Vladimir Putin's 'misfiring' Ukraine invasion is actually mirroring Russia's successful occupation of Grozny in the 1990s, an expert has warned.
Analysts are comparing the Kremlin leader to a misinformed and cornered rat who is more dangerous now than he was at the start of the war five weeks ago.
The ex-KGB intelligence officer might begin to draw hope from his country's historical turnaround during the Chechen War in 1995, it is claimed.
Leaked battle plans suggest Putin was confident his forces would conquer Ukrainian capital Kyiv within 48 hours when he declared his "special military operation" on February 24.
But instead, the city has held strong and Moscow has seen catastrophic losses.
On the face of it, Putin appears to have miscalculated many key points along the way.
Ukrainian citizens haven't welcomed his troops as the saviours with open arms he was anticipating, and his opposing number, Volodymyr Zelensky, has not been defeated.
He assumed Russia's economy was sanction proof, but it isn't.
He counted on the support of China but they're hedging their bets.
And his 'modernised' military is too riddled with mismanagement, low morale and old-fashioned equipment to bulldoze a plucky defence armed with high-tech NATO-supplied weaponry and a clear shared goal.
The best obvious outcome at this stage is one in which Putin attempts to save face by accepting considerably smaller spoils and some sanctions are lifted, reports DNYUZ.
Troops are already pulling back in certain areas.
But such assumptions might be wrong, argues New York Times reporter Carlotta Gall, who covered the first Chechen war in the mid-1990s.
In the early stages, Chechen fighters overcame an armoured Russian brigade - which went against Moscow's assumptions.
But the invading troops regrouped and instead launched a sustained attack on Grozny from afar using artillery and air attacks, ending in Russian soldiers guarding a destroyed city on plastic chairs.
“There is a whole next stage to the Putin playbook, which is well known to the Chechens,” Gall writes in NYT.
She said that war began with a "shocking display of Russian incompetence", with a "blundering" army consisting of conscripted soldiers ignorant of the real state of play.
An expected swift overthrow of local leadership turned into a dogfight with Chechen fighters wiping out an entire Maikop brigade in one night.
The Chechens celebrated victory, but Gall recalls, the lull failed to last.
A renewed bombardment from Russian forces saw the defending troops expertly use Guerrilla warfare to hold off invaders for weeks.
But it didn't deter the invaders and they continued with "brute force", annihilating anything in their way with tactics that grew were more and more horrific - and seemingly out of control.
"There was much in the experience that echoes in Ukraine today," writes Gall.
"Even though nearly 30 years have intervened, it is staggering to see Russia employ many of the same tactics — and mistakes — in Ukraine."
But after three months, they finally had what they wanted in the capital Grozny.
A Chechen commander, Muslim Cheberloevsky, who fought against the Russian army, said of Moscow: “They have stupid tactics from the time of the Russian empire, they have not changed.
“Their most important tactic is throwing bodies into the battle.
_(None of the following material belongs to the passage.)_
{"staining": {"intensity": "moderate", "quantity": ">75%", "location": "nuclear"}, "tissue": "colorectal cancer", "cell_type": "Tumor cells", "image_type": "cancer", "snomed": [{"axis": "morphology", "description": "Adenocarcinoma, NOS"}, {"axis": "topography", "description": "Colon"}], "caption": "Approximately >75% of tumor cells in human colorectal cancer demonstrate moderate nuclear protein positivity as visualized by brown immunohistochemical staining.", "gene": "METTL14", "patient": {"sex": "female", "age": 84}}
They do not care about their own soldiers."
However, there is also an argument this has all been a distraction, and Putin instead has had his eyes on the energy rich eastern regions of Ukraine, home to Europe's second-largest natural gas reserves.
Added to that are Crimea - taken in 2014 - which contains huge offshore energy fields, and Luhansk and Donetsk, taken before last month's full-scale invasion, with their enormous shale-gas field.
Putin is also bidding to take much of Ukraine's coastline.
Canadian energy expert David Knight Legg said: “Under the guise of an invasion, Putin is executing an enormous heist.”
His primary plan all along may well have been to simply secure Russia's monopoly on energy - putting it in a far stronger position in the long run when dealing with sanctions.